OMICRON focuses on automated road maintenance and inspection, while COMP4DRONES involves drone-based infrastructure monitoring with safety standards.
PROINTEC SA
Spanish engineering firm contributing transport infrastructure expertise to EU projects on drones, edge computing, and automated road maintenance.
Their core work
PROINTEC is a Spanish engineering and consultancy firm that contributes infrastructure and transport expertise to EU research projects focused on digital transformation of physical assets. Their H2020 work spans drone safety systems, edge computing for critical applications, and robotised road maintenance — consistently sitting at the intersection of civil infrastructure and digital technologies. They typically join large consortia as a third-party contributor, bringing domain knowledge in inspection, maintenance, and safety standards for transport infrastructure.
What they specialise in
Both COMP4DRONES (drone safety/security) and OMICRON (safety standards for robotised maintenance) centre on safety assurance for autonomous operations.
FRACTAL addressed edge computing reliability, while OMICRON applies digital twin and data analysis for road asset management.

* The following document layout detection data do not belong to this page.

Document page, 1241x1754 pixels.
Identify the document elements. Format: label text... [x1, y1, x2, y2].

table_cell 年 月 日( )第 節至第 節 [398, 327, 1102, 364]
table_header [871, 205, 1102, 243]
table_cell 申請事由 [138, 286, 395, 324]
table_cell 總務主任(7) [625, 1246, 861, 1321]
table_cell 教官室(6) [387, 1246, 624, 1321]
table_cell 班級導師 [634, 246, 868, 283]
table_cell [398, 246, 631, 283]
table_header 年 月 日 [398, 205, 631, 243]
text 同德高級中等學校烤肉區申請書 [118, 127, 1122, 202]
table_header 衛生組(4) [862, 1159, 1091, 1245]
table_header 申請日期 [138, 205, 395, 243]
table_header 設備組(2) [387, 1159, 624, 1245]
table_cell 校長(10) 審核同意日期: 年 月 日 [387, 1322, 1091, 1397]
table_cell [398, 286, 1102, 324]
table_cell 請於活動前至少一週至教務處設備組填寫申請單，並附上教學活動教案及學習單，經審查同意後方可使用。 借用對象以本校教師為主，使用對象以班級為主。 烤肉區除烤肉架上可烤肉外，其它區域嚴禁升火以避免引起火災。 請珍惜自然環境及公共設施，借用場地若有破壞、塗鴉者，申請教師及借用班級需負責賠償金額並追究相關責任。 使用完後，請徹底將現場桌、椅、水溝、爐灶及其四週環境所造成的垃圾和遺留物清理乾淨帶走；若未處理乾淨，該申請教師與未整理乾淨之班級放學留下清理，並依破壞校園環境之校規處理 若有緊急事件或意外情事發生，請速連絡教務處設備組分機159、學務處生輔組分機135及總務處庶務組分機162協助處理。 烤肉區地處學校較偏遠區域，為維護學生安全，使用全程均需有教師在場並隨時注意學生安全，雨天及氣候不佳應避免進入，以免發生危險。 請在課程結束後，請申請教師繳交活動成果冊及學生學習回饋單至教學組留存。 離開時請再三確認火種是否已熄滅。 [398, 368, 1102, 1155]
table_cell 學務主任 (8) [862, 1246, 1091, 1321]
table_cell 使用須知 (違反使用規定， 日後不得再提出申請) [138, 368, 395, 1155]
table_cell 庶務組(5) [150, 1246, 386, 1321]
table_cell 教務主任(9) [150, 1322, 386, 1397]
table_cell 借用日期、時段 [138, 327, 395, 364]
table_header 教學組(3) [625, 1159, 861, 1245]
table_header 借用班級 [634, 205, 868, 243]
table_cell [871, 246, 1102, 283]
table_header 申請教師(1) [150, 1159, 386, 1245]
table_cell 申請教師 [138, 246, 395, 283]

COMP4DRONES addressed drone autonomy, composition, and interoperability — relevant to infrastructure inspection use cases.
How they've shifted over time
PROINTEC entered H2020 in 2019 with a focus on drone autonomy, safety, and interoperability (COMP4DRONES). By 2020-2021, their participation shifted toward digital infrastructure — edge computing reliability (FRACTAL) and then robotised road maintenance with digital twins and decision support tools (OMICRON). The trajectory shows a clear move from exploring autonomous systems in general toward applying digitalisation specifically to transport infrastructure lifecycle management.

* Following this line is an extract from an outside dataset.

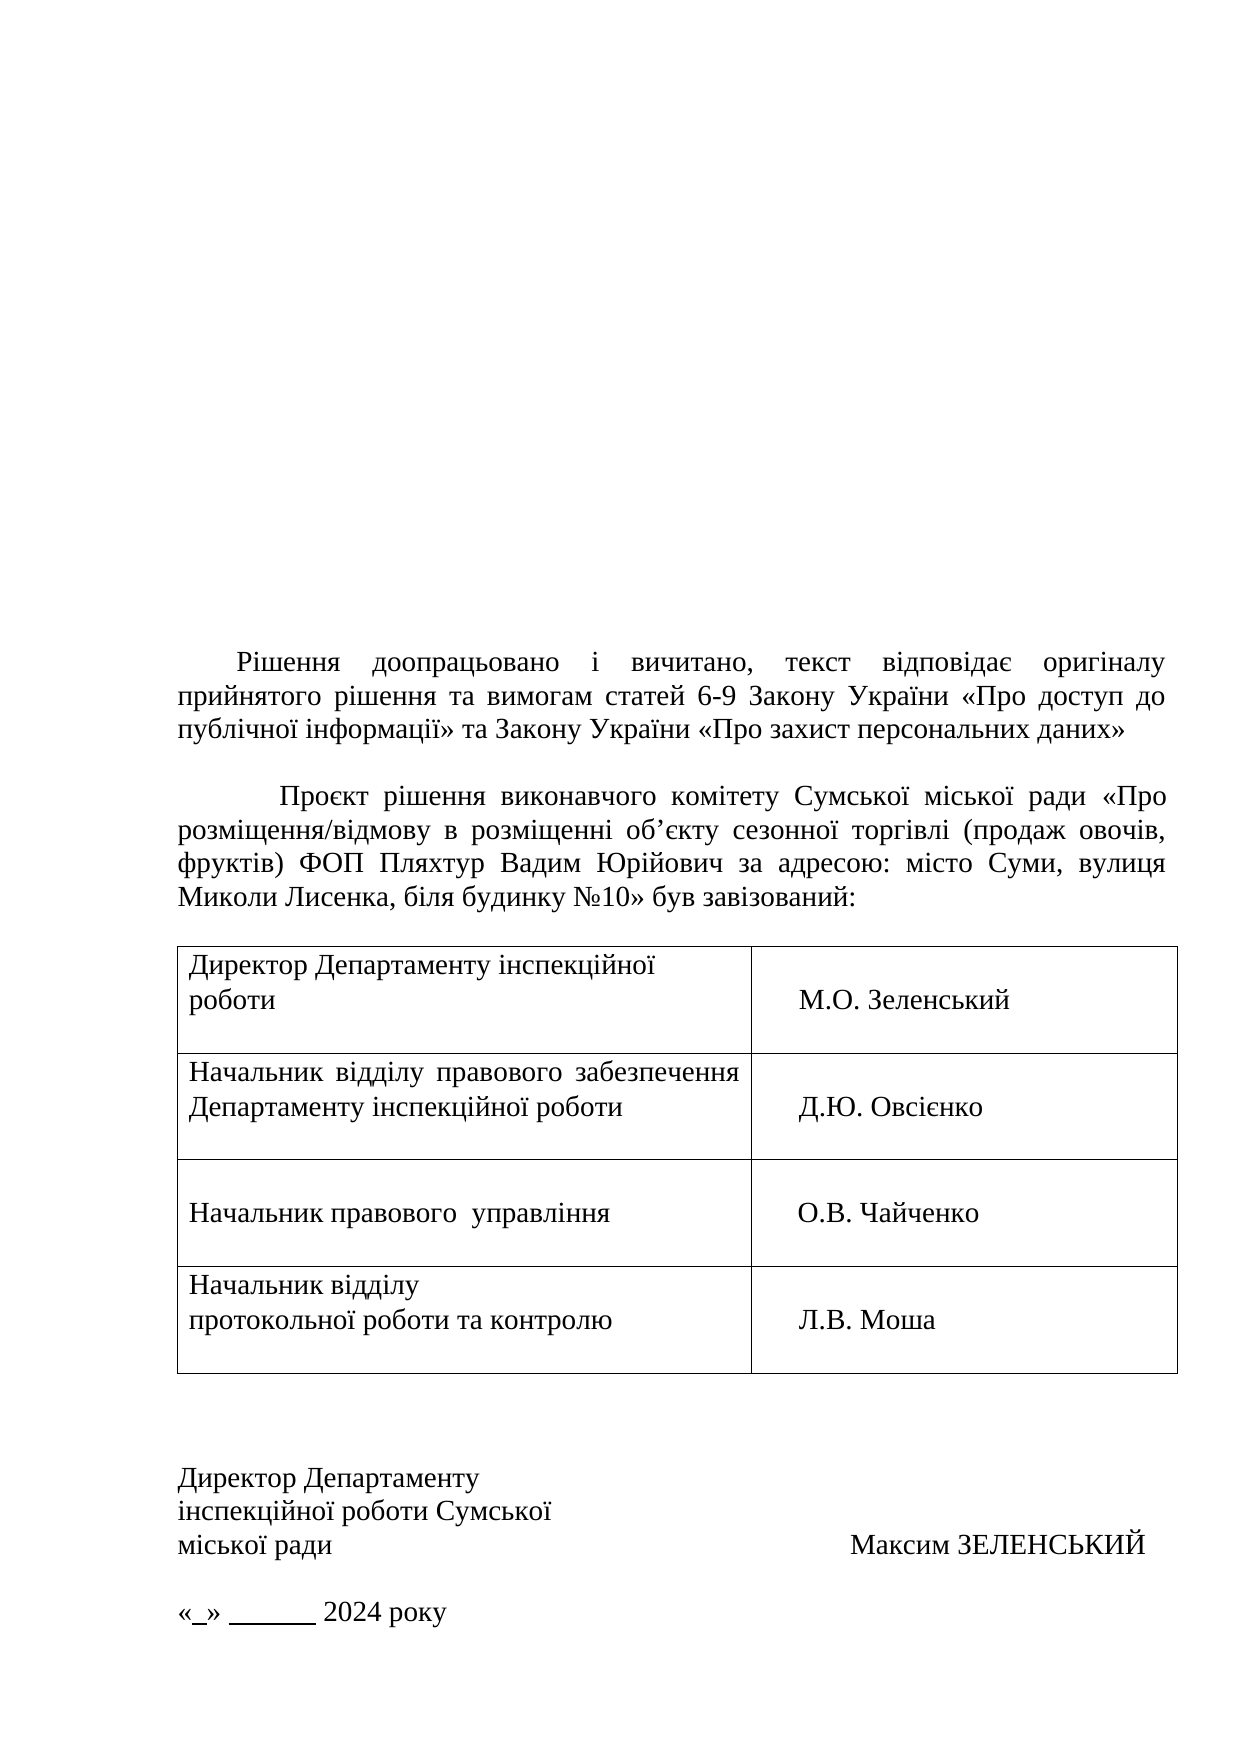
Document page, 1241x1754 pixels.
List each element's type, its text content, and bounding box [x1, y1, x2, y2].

PROINTEC is moving toward automated, data-driven infrastructure management — expect future interest in AI-assisted inspection, predictive maintenance, and digital twins for road and transport networks.
How they like to work
PROINTEC operates almost exclusively as a third-party or minor participant rather than leading consortia, contributing specialised engineering knowledge to large research projects (averaging 33+ partners per project across 15 countries). With 99 unique consortium partners, they connect broadly but lightly — a pattern consistent with a large engineering firm that dips into R&D to complement its core commercial services rather than building a dedicated research portfolio.
Despite only three projects, PROINTEC has connected with 99 unique partners across 15 countries, reflecting participation in very large European consortia. Their network is wide but shallow — broad geographic exposure without deep recurring partnerships.
What sets them apart
PROINTEC brings the perspective of a practising infrastructure engineering firm to research consortia — they are not a research lab but an end-user of the technologies being developed. This makes them valuable for projects that need real-world validation, industrial requirements definition, or pilot deployment on actual transport infrastructure. For consortium builders, they offer a credible industry voice in Spain's transport and civil engineering sector.
Highlights from their portfolio
- OMICRONCombines robotics, digital twins, and decision support tools for automated road maintenance — directly aligned with PROINTEC's core infrastructure business.
- COMP4DRONESMajor framework project for drone enabling technologies with a large consortium, addressing safety, autonomy, and interoperability standards.